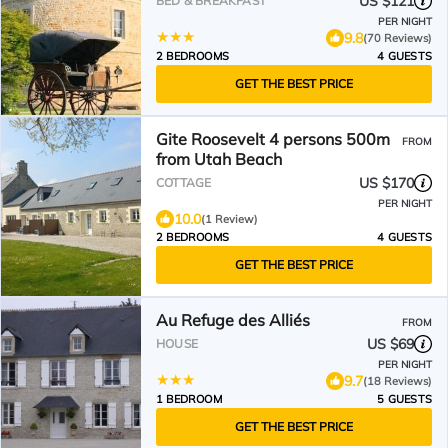
US $121
BED & BREAKFAST
PER NIGHT
9.8
(70 Reviews)
2 BEDROOMS
4 GUESTS
GET THE BEST PRICE
Gite Roosevelt 4 persons 500m
FROM
from Utah Beach
US $170
COTTAGE
PER NIGHT
10.0
(1 Review)
2 BEDROOMS
4 GUESTS
GET THE BEST PRICE
Au Refuge des Alliés
FROM
US $69
HOUSE
PER NIGHT
9.7
(18 Reviews)
1 BEDROOM
5 GUESTS
GET THE BEST PRICE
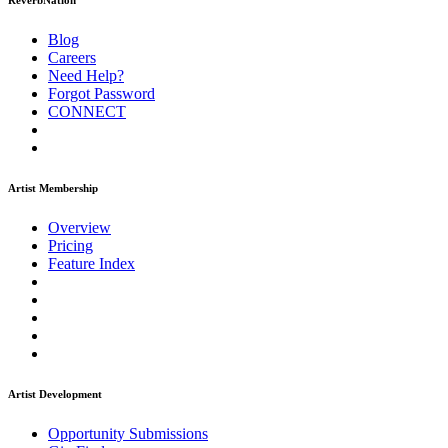
ReverbNation
Blog
Careers
Need Help?
Forgot Password
CONNECT
Artist Membership
Overview
Pricing
Feature Index
Artist Development
Opportunity Submissions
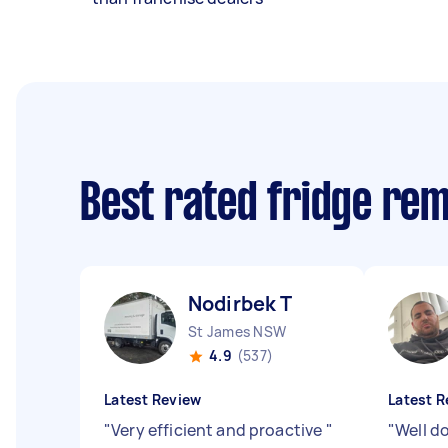
Best rated fridge re
Nodirbek T
St James NSW
4.9
(537)
Latest Review
Latest R
"
Very efficient and proactive
"
"
Well d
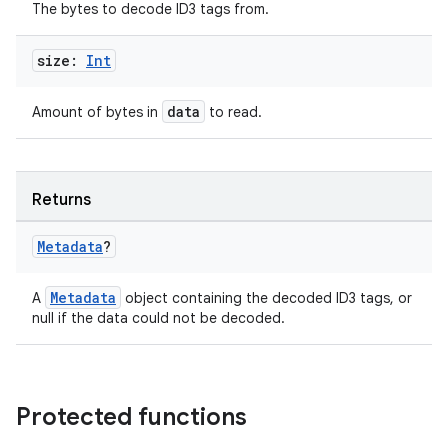
The bytes to decode ID3 tags from.
size:
Int
data
Amount of bytes in
to read.
Returns
Metadata
?
Metadata
A
object containing the decoded ID3 tags, or
null if the data could not be decoded.
Protected functions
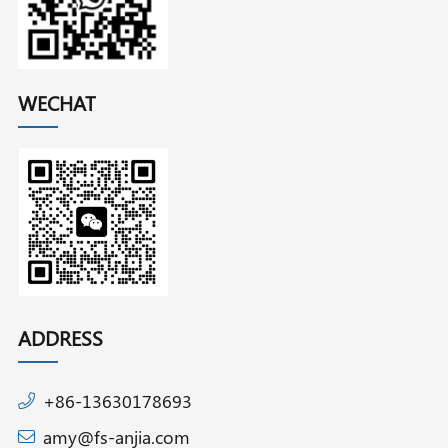
WECHAT
ADDRESS
+86-13630178693
amy@fs-anjia.com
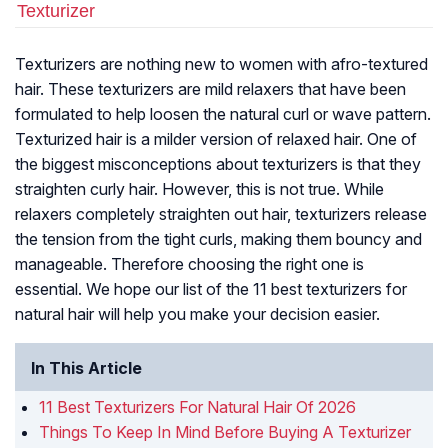
Texturizer
Texturizers are nothing new to women with afro-textured
hair. These texturizers are mild relaxers that have been
formulated to help loosen the natural curl or wave pattern.
Texturized hair is a milder version of relaxed hair. One of
the biggest misconceptions about texturizers is that they
straighten curly hair. However, this is not true. While
relaxers completely straighten out hair, texturizers release
the tension from the tight curls, making them bouncy and
manageable. Therefore choosing the right one is
essential. We hope our list of the 11 best texturizers for
natural hair will help you make your decision easier.
In This Article
11 Best Texturizers For Natural Hair Of 2026
Things To Keep In Mind Before Buying A Texturizer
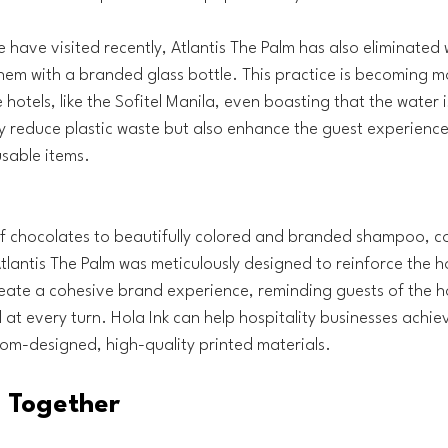
 have visited recently, Atlantis The Palm has also eliminated w
hem with a branded glass bottle. This practice is becoming 
hotels, like the Sofitel Manila, even boasting that the water is
y reduce plastic waste but also enhance the guest experience
sable items.
:
 chocolates to beautifully colored and branded shampoo, co
Atlantis The Palm was meticulously designed to reinforce the h
eate a cohesive brand experience, reminding guests of the hot
 at every turn. Hola Ink can help hospitality businesses achieve
om-designed, high-quality printed materials.
ll Together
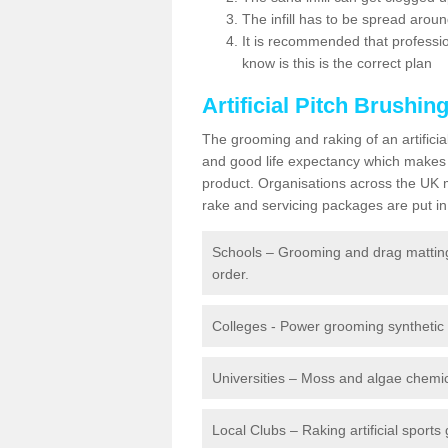
The infill has to be spread around 
It is recommended that profession
know is this is the correct plan
Artificial Pitch Brushin
The grooming and raking of an artifici
and good life expectancy which makes
product. Organisations across the UK mu
rake and servicing packages are put in 
Schools – Grooming and drag matting 
order.
Colleges - Power grooming synthetic t
Universities – Moss and algae chemic
Local Clubs – Raking artificial sports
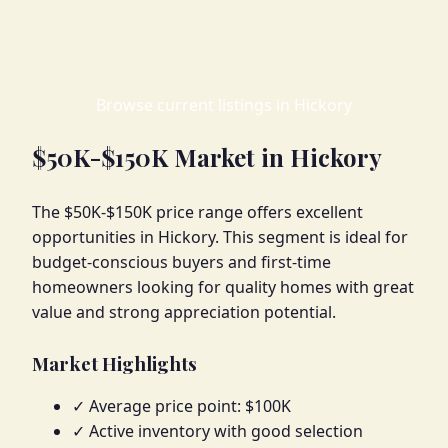
Browse current listings in Hickory
$50K-$150K Market in Hickory
The $50K-$150K price range offers excellent
opportunities in Hickory. This segment is ideal for
budget-conscious buyers and first-time
homeowners looking for quality homes with great
value and strong appreciation potential.
Market Highlights
✓ Average price point: $100K
✓ Active inventory with good selection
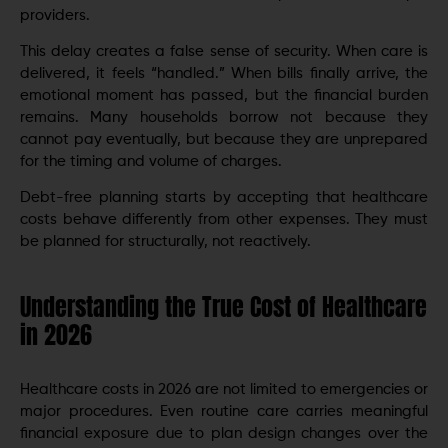
providers.
This delay creates a false sense of security. When care is
delivered, it feels “handled.” When bills finally arrive, the
emotional moment has passed, but the financial burden
remains. Many households borrow not because they
cannot pay eventually, but because they are unprepared
for the timing and volume of charges.
Debt-free planning starts by accepting that healthcare
costs behave differently from other expenses. They must
be planned for structurally, not reactively.
Understanding the True Cost of Healthcare
in 2026
Healthcare costs in 2026 are not limited to emergencies or
major procedures. Even routine care carries meaningful
financial exposure due to plan design changes over the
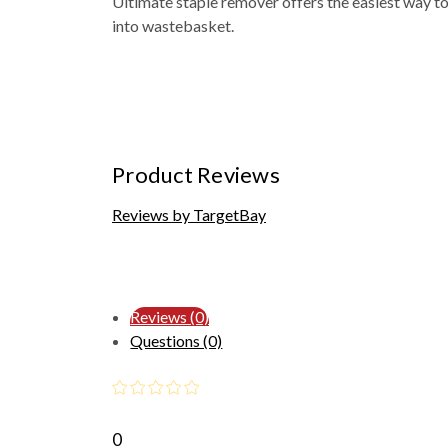
Ultimate staple remover offers the easiest way to
into wastebasket.
Product Reviews
Reviews by TargetBay
Reviews (0)
Questions (0)
0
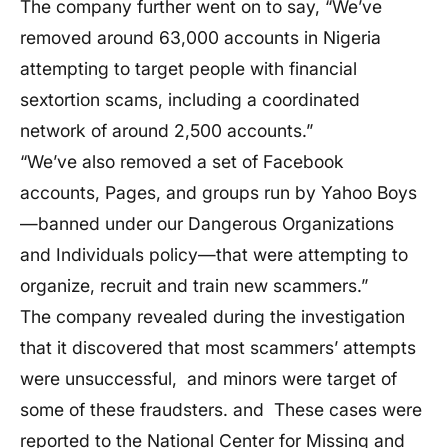
The company further went on to say, “We’ve
removed around 63,000 accounts in Nigeria
attempting to target people with financial
sextortion scams, including a coordinated
network of around 2,500 accounts.”
“We’ve also removed a set of Facebook
accounts, Pages, and groups run by Yahoo Boys
—banned under our Dangerous Organizations
and Individuals policy—that were attempting to
organize, recruit and train new scammers.”
The company revealed during the investigation
that it discovered that most scammers’ attempts
were unsuccessful, and minors were target of
some of these fraudsters. and These cases were
reported to the National Center for Missing and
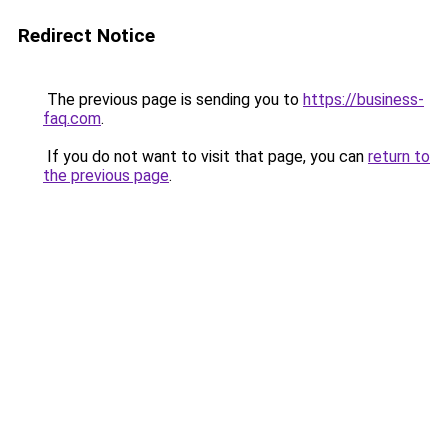
Redirect Notice
The previous page is sending you to
https://business-
faq.com
.
If you do not want to visit that page, you can
return to
the previous page
.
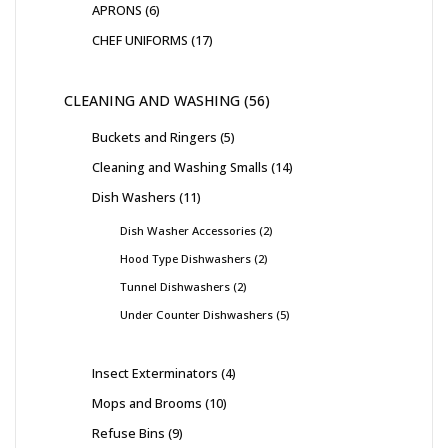
APRONS
6
CHEF UNIFORMS
17
CLEANING AND WASHING
56
Buckets and Ringers
5
Cleaning and Washing Smalls
14
Dish Washers
11
Dish Washer Accessories
2
Hood Type Dishwashers
2
Tunnel Dishwashers
2
Under Counter Dishwashers
5
Insect Exterminators
4
Mops and Brooms
10
Refuse Bins
9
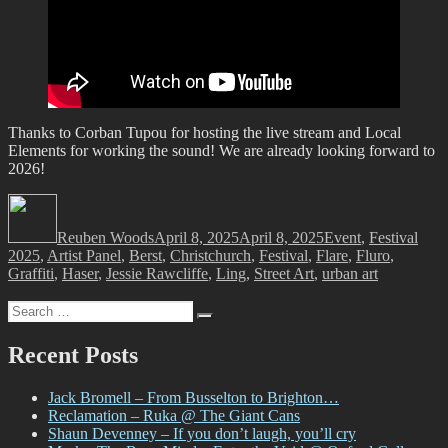
Thanks to Corban Tupou for hosting the live stream and Local
Elements for working the sound! We are already looking forward to
2026!
Author
Posted
Categories
Tags
on
Reuben Woods
April 8, 2025
April 8, 2025
Event
,
Festival
2025
,
Artist Panel
,
Berst
,
Christchurch
,
Festival
,
Flare
,
Fluro
,
Graffiti
,
Haser
,
Jessie Rawcliffe
,
Ling
,
Street Art
,
urban art
Search
Search
for:
Recent Posts
Jack Bromell – From Busselton to Brighton…
Reclamation – Ruka @ The Giant Cans
Shaun Devenney – If you don’t laugh, you’ll cry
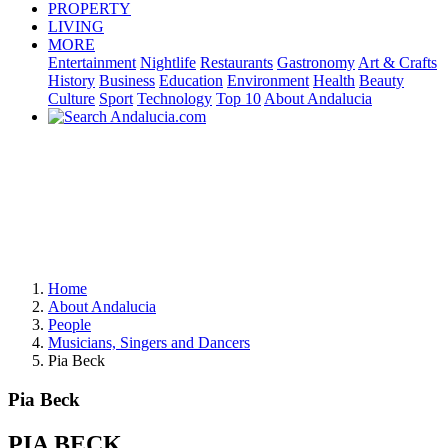
PROPERTY
LIVING
MORE
Entertainment
Nightlife
Restaurants
Gastronomy
Art & Crafts
History
Business
Education
Environment
Health
Beauty
Culture
Sport
Technology
Top 10
About Andalucia
Home
About Andalucia
People
Musicians, Singers and Dancers
Pia Beck
Pia Beck
PIA BECK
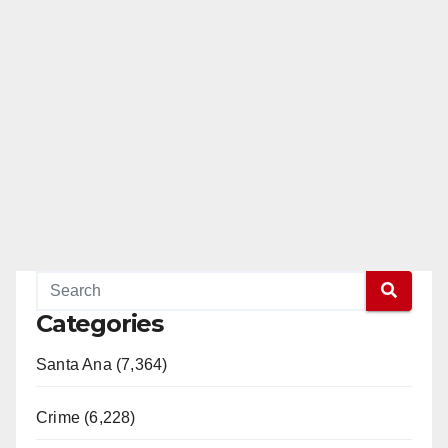
Categories
Santa Ana (7,364)
Crime (6,228)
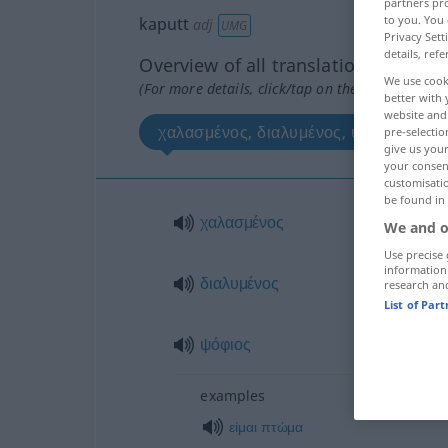
partners pro
to you. You 
kaputt
adj
UMG
Privacy Sett
details, refe
Overview of all translations
We use cook
(For more details, click/tap on the translation)
better with 
website and 
χαλασμένος, διαλυμένος, ψόφιος
pre-selectio
give us your
your consent
customisati
be found in
χαλασμένος
We and o
Use precise 
information
διαλυμένος
research an
List of Par
ψόφιος
examples
είμαι
πτώμα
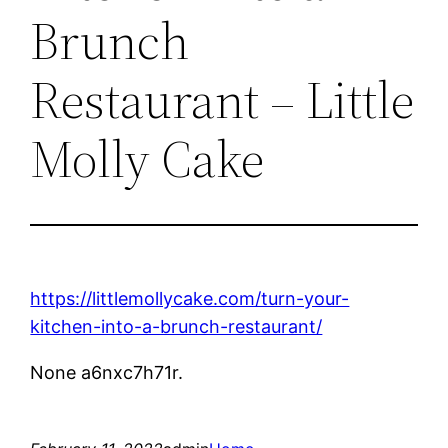
Brunch
Restaurant – Little
Molly Cake
https://littlemollycake.com/turn-your-
kitchen-into-a-brunch-restaurant/
None a6nxc7h71r.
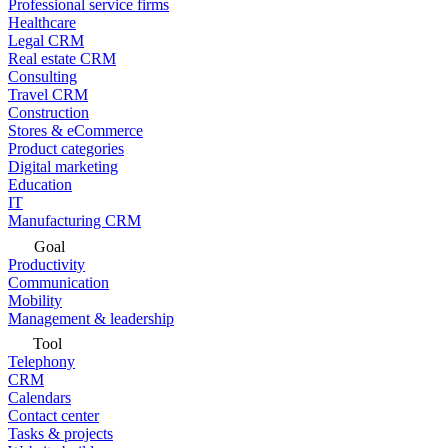
Professional service firms
Healthcare
Legal CRM
Real estate CRM
Consulting
Travel CRM
Construction
Stores & eCommerce
Product categories
Digital marketing
Education
IT
Manufacturing CRM
Goal
Productivity
Communication
Mobility
Management & leadership
Tool
Telephony
CRM
Calendars
Contact center
Tasks & projects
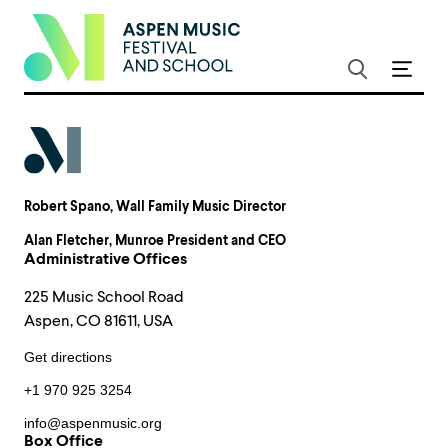
Robert Spano
, Wall Family Music Director
Alan Fletcher
, Munroe President and CEO
Administrative Offices
225 Music School Road
Aspen, CO 81611, USA
Get directions
+1 970 925 3254
info@aspenmusic.org
Box Office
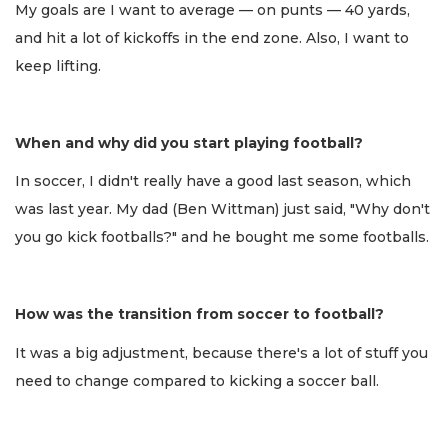
My goals are I want to average — on punts — 40 yards,
and hit a lot of kickoffs in the end zone. Also, I want to
keep lifting.
When and why did you start playing football?
In soccer, I didn't really have a good last season, which
was last year. My dad (Ben Wittman) just said, "Why don't
you go kick footballs?" and he bought me some footballs.
How was the transition from soccer to football?
It was a big adjustment, because there's a lot of stuff you
need to change compared to kicking a soccer ball.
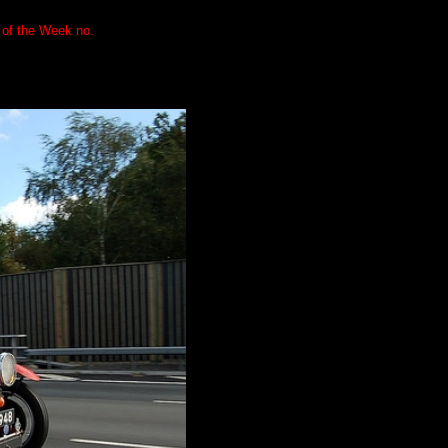
 of the Week no.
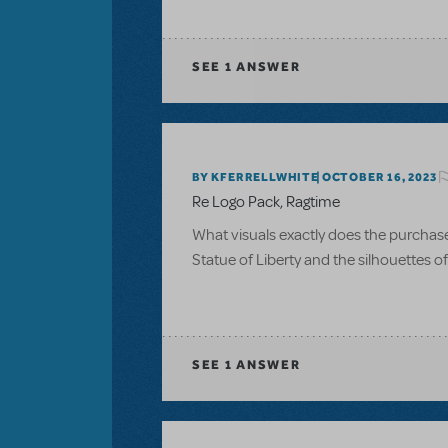
SEE
1 ANSWER
BY KFERRELLWHITE
OCTOBER 16, 2023
Re Logo Pack, Ragtime
What visuals exactly does the purchase of
Statue of Liberty and the silhouettes 
SEE
1 ANSWER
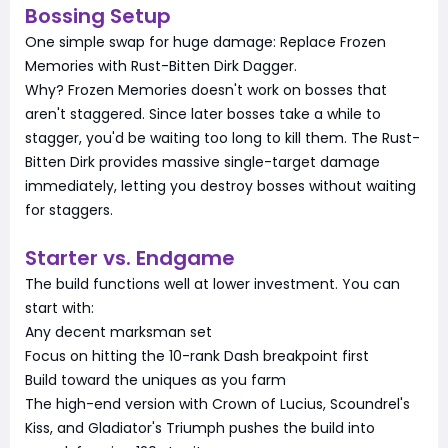
Bossing Setup
One simple swap for huge damage: Replace Frozen
Memories with Rust-Bitten Dirk Dagger.
Why? Frozen Memories doesn't work on bosses that
aren't staggered. Since later bosses take a while to
stagger, you'd be waiting too long to kill them. The Rust-
Bitten Dirk provides massive single-target damage
immediately, letting you destroy bosses without waiting
for staggers.
Starter vs. Endgame
The build functions well at lower investment. You can
start with:
Any decent marksman set
Focus on hitting the 10-rank Dash breakpoint first
Build toward the uniques as you farm
The high-end version with Crown of Lucius, Scoundrel's
Kiss, and Gladiator's Triumph pushes the build into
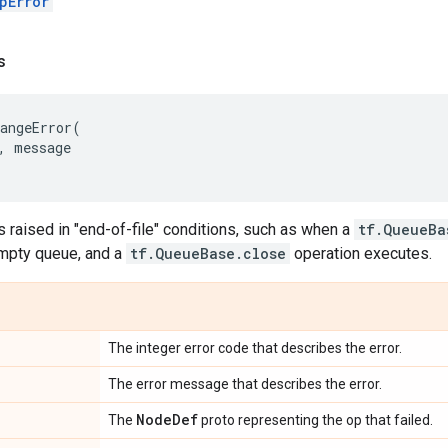
pError
s
angeError
(
,
message
s raised in "end-of-file" conditions, such as when a
tf.QueueBa
mpty queue, and a
tf.QueueBase.close
operation executes.
The integer error code that describes the error.
The error message that describes the error.
Node
Def
The
proto representing the op that failed.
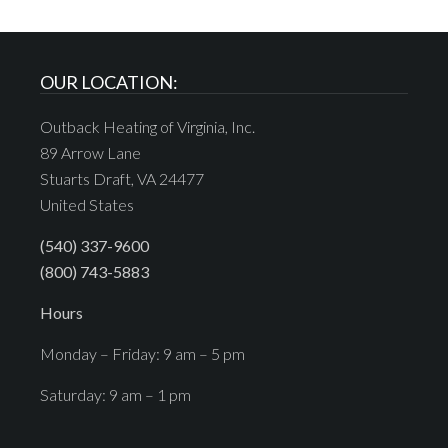
OUR LOCATION:
Outback Heating of Virginia, Inc.
89 Arrow Lane
Stuarts Draft, VA 24477
United States
(540) 337-9600
(800) 743-5883
Hours
Monday – Friday: 9 am – 5 pm
Saturday: 9 am – 1 pm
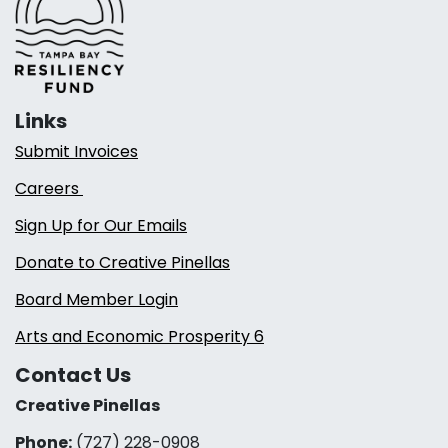
Links
Submit Invoices
Careers
Sign Up for Our Emails
Donate to Creative Pinellas
Board Member Login
Arts and Economic Prosperity 6
Contact Us
Creative Pinellas
Phone:
(727) 228-0908‬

● Problem to work on
Rewrite the listing lines from the one containing "Browse current listings in Hickory" through the one containing "homeowners looking for", replacing "excellent" with "great" and leaving everything else unchanged.

● Written reply
Browse current listings in Hickory
$50K-$150K Market in Hickory
The $50K-$150K price range offers great
opportunities in Hickory. This segment is ideal for
budget-conscious buyers and first-time
homeowners looking for quality homes with great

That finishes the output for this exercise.